HOW MUSIC AWAKENS JEWISH HEARTS

Music plays a greater role in kiruv now more than ever, as people today tend to be more in search of experiences which touch the soul and the heart, rather than seeking intellectual answers.

We weave music and singing through all our programming, from Friday night tish-style gatherings, to taking music along to the kever of a tzaddik at night, to singing at the death camps in Poland, to concerts overlooking Har Habayis and at Masada. I play the keyboard and drums, and we’ll take a guitarist and a singer along when we want to make it special.

For example, when we go to Amukah (the burial place of Rav Yonatan ben Uziel, and a segulah for finding one’s zivug) on a Motzaei Shabbos, we use music to create the atmosphere of a chuppah. We describe the holy majesty of a Jewish wedding and re-enact it musically, from the song welcoming the kallah to “Bo’ee Beshalom” and “Eishes Chayil” and dancing. It helps the young people imagine and pray for their own Jewish wedding.

Both happy music coupled with dance and slow, soul-stirring songs can create a real hisorerus, which they’ll hopefully carry with them and be able to reignite later in their lives.


THE SONGS I FIND MOST MEANINGFUL

The niggunim of Shlomo Carlebach are so basic on a certain level but touch everyone. His Kabbalas Shabbos niggunim always go down very well, as does Benzion Shenker’s classic “Eishes Chayil,” which we sing afterward as a niggun without the words. Contemporary songs like Shwekey’s “Im Eshkacheich” and Yonatan Razel’s “Vehi She’amdah” and “Katonti” — which many secular Israelis know — are powerful as well. Recently, I’ve turned more toward chassidish neginah, so we’ve been singing the Baal Shem Tov niggunim and the leibedig Tzemach Tzedek’s niggun, which was originally composed as a slow niggun but was more recently popularized by Beri Weber and others with a fast, catchy tempo.

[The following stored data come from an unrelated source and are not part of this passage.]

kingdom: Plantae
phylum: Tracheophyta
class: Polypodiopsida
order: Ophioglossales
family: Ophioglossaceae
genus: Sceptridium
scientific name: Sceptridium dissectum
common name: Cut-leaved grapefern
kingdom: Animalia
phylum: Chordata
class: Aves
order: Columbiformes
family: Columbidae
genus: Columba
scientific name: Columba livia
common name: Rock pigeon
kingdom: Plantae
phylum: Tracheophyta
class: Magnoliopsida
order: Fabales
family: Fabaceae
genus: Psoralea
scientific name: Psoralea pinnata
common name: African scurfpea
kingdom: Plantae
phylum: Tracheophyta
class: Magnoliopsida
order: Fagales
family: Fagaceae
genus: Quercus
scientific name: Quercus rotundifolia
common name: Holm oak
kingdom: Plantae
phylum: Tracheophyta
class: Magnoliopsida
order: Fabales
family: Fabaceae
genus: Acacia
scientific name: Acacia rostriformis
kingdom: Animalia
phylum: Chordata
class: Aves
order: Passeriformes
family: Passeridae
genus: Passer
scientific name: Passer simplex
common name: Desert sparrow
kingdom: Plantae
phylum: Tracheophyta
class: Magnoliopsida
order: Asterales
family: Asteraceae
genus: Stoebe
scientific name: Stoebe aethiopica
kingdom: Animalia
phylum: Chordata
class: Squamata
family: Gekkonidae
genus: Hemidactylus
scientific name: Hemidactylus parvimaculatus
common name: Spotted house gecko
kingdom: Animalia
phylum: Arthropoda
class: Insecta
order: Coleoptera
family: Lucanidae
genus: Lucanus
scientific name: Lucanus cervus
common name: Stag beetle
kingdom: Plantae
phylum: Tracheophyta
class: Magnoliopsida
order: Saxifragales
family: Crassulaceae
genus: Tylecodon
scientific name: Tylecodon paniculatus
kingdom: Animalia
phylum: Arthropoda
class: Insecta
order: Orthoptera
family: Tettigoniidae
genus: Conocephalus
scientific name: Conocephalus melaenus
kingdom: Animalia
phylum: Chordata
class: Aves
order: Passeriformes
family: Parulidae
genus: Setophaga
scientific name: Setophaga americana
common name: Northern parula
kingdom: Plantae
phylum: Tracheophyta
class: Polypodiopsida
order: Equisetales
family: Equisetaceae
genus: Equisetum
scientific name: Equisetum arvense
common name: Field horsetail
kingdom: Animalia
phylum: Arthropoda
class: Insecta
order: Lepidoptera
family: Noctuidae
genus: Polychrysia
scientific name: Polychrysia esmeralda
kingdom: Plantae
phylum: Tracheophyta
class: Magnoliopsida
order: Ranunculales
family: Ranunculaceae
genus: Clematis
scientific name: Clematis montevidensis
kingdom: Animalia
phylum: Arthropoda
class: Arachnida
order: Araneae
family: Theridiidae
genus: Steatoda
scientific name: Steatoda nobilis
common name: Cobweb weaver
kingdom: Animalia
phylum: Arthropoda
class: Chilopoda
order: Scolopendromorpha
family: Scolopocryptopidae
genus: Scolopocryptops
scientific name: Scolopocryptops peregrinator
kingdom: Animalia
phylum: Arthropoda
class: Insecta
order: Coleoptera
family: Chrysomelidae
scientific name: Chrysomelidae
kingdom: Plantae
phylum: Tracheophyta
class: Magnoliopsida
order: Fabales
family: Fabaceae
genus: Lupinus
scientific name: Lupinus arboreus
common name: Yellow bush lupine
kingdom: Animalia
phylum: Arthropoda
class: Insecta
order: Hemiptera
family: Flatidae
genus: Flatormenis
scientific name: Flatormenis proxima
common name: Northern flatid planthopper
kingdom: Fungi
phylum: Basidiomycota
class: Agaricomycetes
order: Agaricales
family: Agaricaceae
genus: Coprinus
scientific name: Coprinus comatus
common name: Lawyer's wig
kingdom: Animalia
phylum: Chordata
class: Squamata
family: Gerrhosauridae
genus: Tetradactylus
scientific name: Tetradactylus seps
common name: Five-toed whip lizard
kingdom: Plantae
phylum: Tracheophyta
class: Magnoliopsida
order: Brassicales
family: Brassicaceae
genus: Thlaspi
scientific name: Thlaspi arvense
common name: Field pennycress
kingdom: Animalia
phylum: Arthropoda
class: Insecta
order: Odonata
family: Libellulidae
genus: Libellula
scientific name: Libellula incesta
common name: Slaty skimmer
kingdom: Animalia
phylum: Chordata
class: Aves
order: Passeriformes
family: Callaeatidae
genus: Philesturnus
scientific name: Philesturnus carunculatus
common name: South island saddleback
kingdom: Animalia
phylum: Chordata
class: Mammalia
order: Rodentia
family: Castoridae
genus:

THE RECIPE FOR SHABBOS TABLE MAGIC

We hold large Friday night events in the old Karliner shul in Tel Aviv. It’s a real privilege to sing “Kah Echsof” in the holy shul that was established over a century ago by chassidim of Rav Aharon of Karlin — composer of the zemer — and his descendants. It’s a classic niggun that never fails to touch people. Other Shabbos niggunim that go over well are the Carlebach “Kah Ribbon” and the Israeli version of “Ki Eshmerah Shabbat,” the refrain of which, at least, is very widely known in Israel.


A NEVER-FAIL WARM-UP

We start with something that people know, which often means Carlebach, then we move on to teaching new niggunim, and finish with old crowd favorites again. Here in Israel, there are some Jewish songs which we can be confident many secular people know, such as MBD’s “Mashiach” and “Anachnu Ma’aminim.” And don’t forget universal Jewish songs like “David Melech Yisrael,” “Am Yisrael Chai” and “Ein Shum Yiush – Mitzvah Gedolah.”


WHAT WE DO ABOUT THE HEBREW WORDS

A lot of our clientele are olim, and some songs are sung in translation too, like “Kol Haolam Kulo”—which, by the way, everyone knows— from secular Israelis to any kid who has attended a Zionist or even Reform youth camp.


ENGLISH SONGS THAT ARE GOOD CONNECTORS 

The English songs generally don’t have the same feel and impact. Occasionally we’ve used the vintage “No Jew Will Be Left Behind,” or the chorus of “Just One Shabbos” or “Someday.” On our Europe trips, Shwekey’s “Shema Yisrael” — composed by Yitzy Waldner with lyrics by Abie Rotenberg, about hope and faith and the rescue of children from church institutions after the Holocaust — always infuses the groups with a level of emunah.


OUR FAVORITE SHAVUOS SONGS

My crowd doesn’t know the conventional frum Torah-themed songs, so I usually go back to the niggunim they know, and maybe teach “Ashreinu Mah Tov Chelkeinu.”